Rwanda film difficult, but important

  • By Victor Balta / Herald Columnist
  • Sunday, March 13, 2005 9:00pm
  • LifeGo-See-Do

It seems like everybody’s buzzing about Rwanda these days.

Too bad it’s more than a decade too late.

Last year’s critically acclaimed film “Hotel Rwanda,” starring Don Cheadle, brought the horrific events of genocide back into our consciousness, or planted them there for the first time.

Now HBO presents an original film, “Sometimes in April,” that chronicles the slaughter of more than 800,000 people in 100 days in Rwanda. It premieres Saturday at 8 p.m.

While the film portrays the incredible courage it took for many to survive the genocide, this is not a story of heroes.

It’s one that should embarrass every American who stood by and ignored the bloodshed while bureaucrats bickered over the difference between “acts of genocide” and actual genocide.

This is homework-assignment television at its finest. No one wants to watch this movie, but everyone needs to.

Shot on location in Rwanda, “Sometimes in April” blends fictional dialogue and story lines with real news reports and TV coverage of government briefings.

The top story here in the United States was the suicide of Nirvana lead singer Kurt Cobain while thousands of people were exterminated in the small African nation.

We simply didn’t care.

The story of the Hutu majority’s deliberate slaughter of the Tutsis is told mainly from the perspective of Augustin, a one-time Hutu soldier.

Augustin, like Paul Rusesabagina, portrayed by Cheadle in “Hotel Rwanda,” has a wife and many friends who are Tutsi. Augustin, too, winds up on the assassination list because he married a Tutsi.

While he struggles to lead his friends and family to safety, his brother is spewing hateful radio broadcasts intended to encourage the Hutu rebels.

The story switches from 2004, with Augustin attending his brother’s criminal tribunal for his role in inciting the violence, back to the events of 1994 as he recalls the terror.

While watching “Sometimes in April,” as with “Hotel Rwanda,” you can’t help but hope that at least in this semi-fictionalized account some moral responsibility will prevail and the carnage will end. But you know it won’t.

Why not?

The answer may lie in a phone conversation in the film between Prudence Bushnell, the U.S. deputy assistant secretary of state played by Debra Winger, and Rwandan Col. Theoneste Bagosora.

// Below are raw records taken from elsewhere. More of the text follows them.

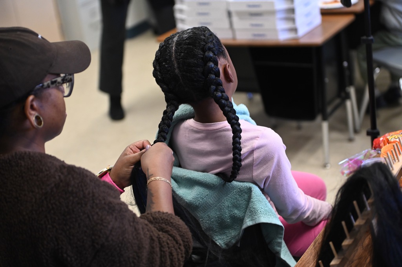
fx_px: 781
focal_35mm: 70
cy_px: 134
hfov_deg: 28.9
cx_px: 201
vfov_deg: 19.4
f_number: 2.8
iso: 2500
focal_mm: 70
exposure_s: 1/320
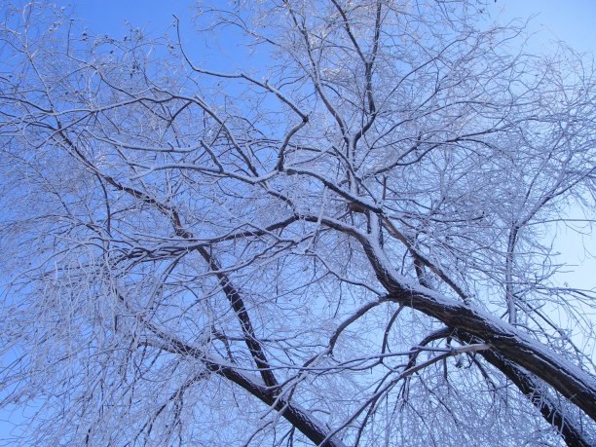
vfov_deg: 37.7
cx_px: 298
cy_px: 224
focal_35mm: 38
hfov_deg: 49.0
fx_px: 654
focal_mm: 6.3
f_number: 6.6
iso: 80
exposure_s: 1/200
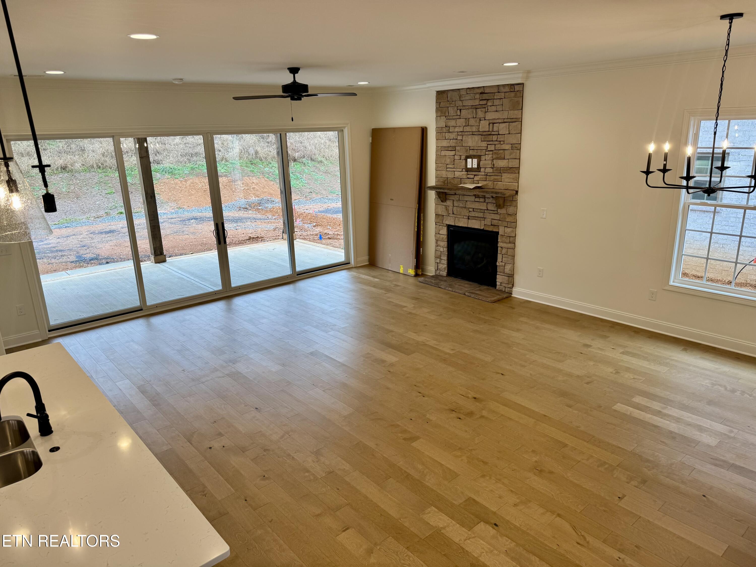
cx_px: 378
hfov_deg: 71.6
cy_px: 284
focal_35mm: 24
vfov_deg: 56.8
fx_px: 524
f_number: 1.78
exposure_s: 1/120
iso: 80
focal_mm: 6.76
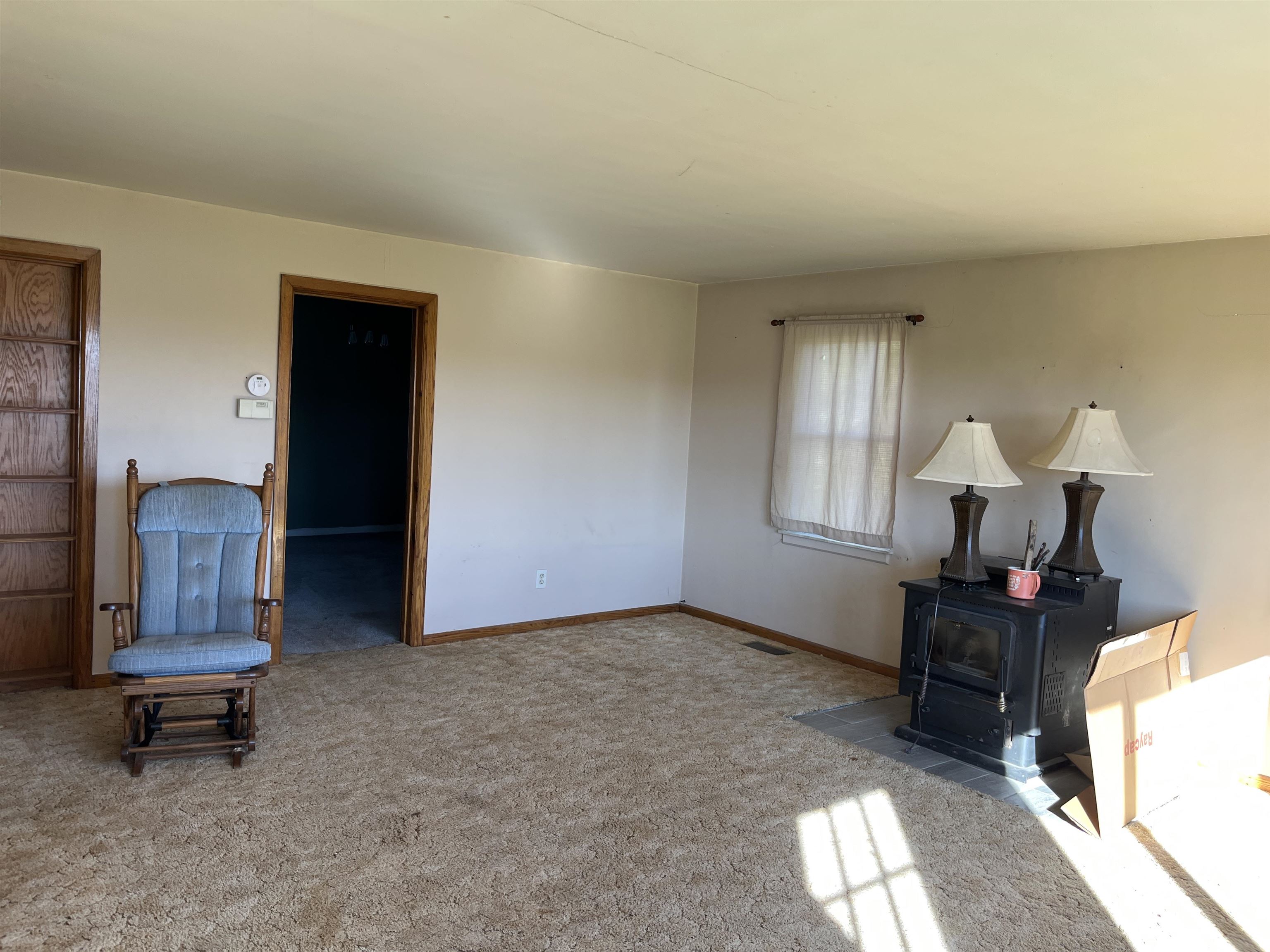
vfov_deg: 53.1
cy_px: 476
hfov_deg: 67.3
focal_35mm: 26
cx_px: 635
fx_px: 954
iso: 50
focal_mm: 5.1
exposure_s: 1/121
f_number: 1.6
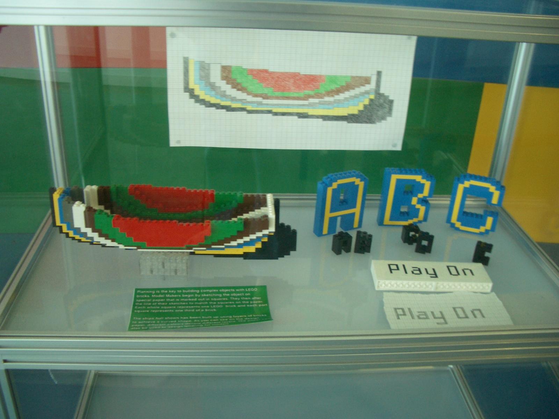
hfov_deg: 52.6
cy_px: 210
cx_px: 280
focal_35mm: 35
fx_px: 565
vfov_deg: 40.7
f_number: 2.6
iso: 100
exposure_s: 1/15
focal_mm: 5.8
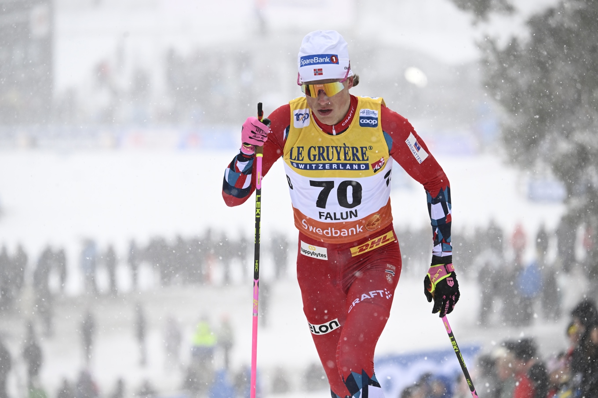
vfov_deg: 4.9
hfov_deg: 7.4
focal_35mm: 280
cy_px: 199
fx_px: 4650
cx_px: 299
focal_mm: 280
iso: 720
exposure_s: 1/500
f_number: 6.3
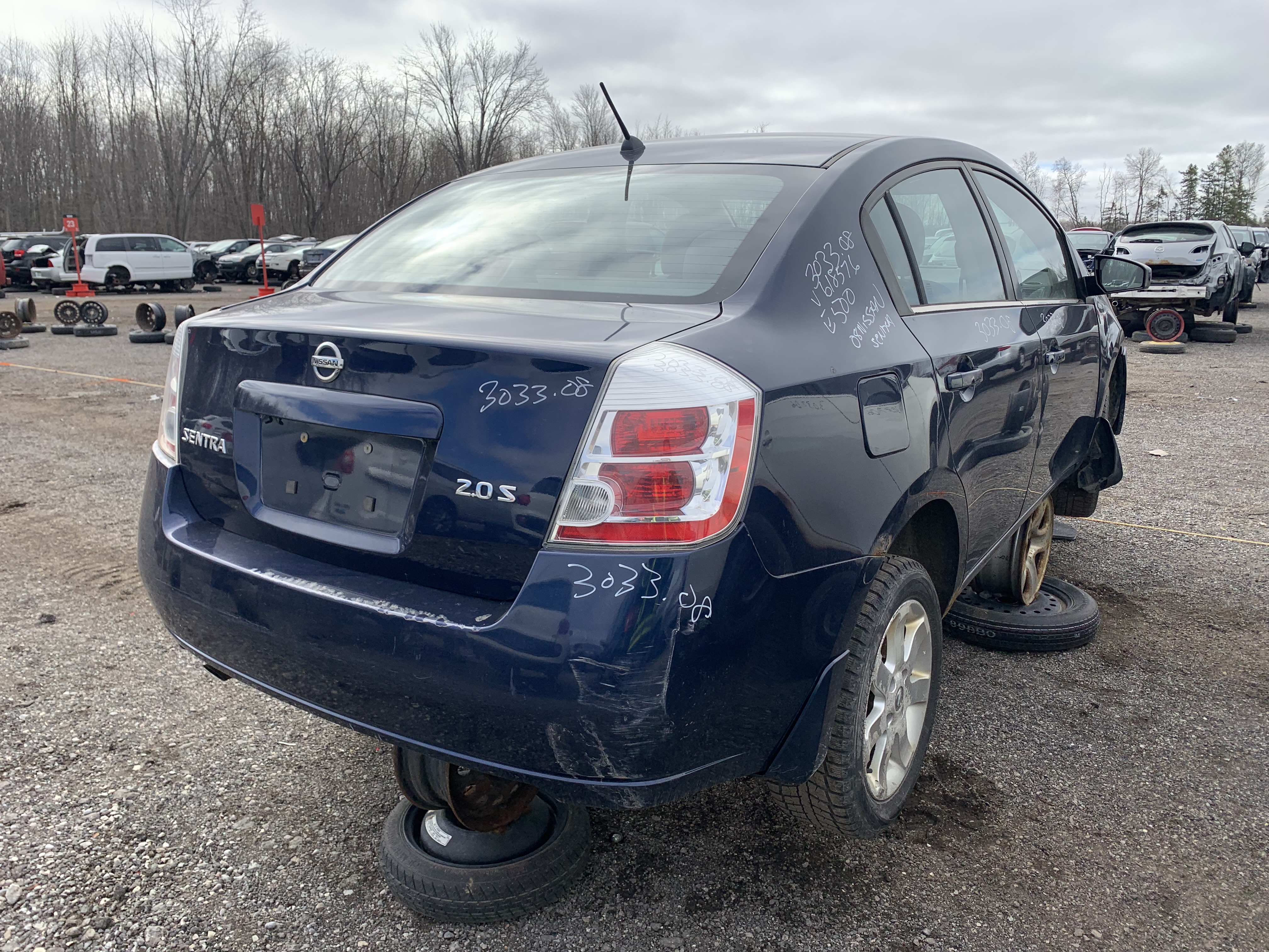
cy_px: 476
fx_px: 953
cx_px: 634
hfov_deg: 67.3
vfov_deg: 53.1
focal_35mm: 26
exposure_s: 1/1468
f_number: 1.8
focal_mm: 4.25
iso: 25
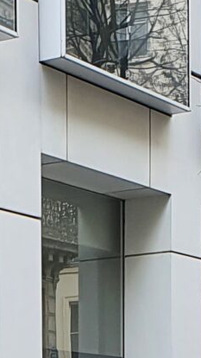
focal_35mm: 175
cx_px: -113
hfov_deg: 6.8
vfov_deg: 11.7
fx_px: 1657
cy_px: 559
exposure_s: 1/125
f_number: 2.4
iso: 50
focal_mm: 4.32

When Bushnell threatens Bagosora, saying the United States will take action if he doesn’t stop the killing, Bagosora replies, “Really? You will send the Marines? We have no oil here; we have no diamonds. We have nothing you need in Rwanda. Why would you come?”

Perhaps fearing a repeat of the “Black Hawk Down” incident, in which 18 American soldiers died in Somalia, President Clinton declined to send in troops.

He later said, “Never again must we be shy in the face of the evidence.”

Sadly, we still are.

More genocide is happening as you read this in Darfur, Sudan, where, “every single day you go out to see another burned village, and more dead bodies,” a former Marine captain told The New York Times this month.

Brian Steidle was a military adviser for an African Union monitoring team there.

“And the children – you see 6-month-old babies that have been shot, and 3-year-old kids with their faces smashed in with rifle butts,” he told The Times. “And you just have to stand there and write your reports.”

The Rwanda film is difficult to watch and at times seems heavy-handed.

Deal with it. The least we can do now is watch a two hour and 20 minute movie and ask our leaders to not fail us again.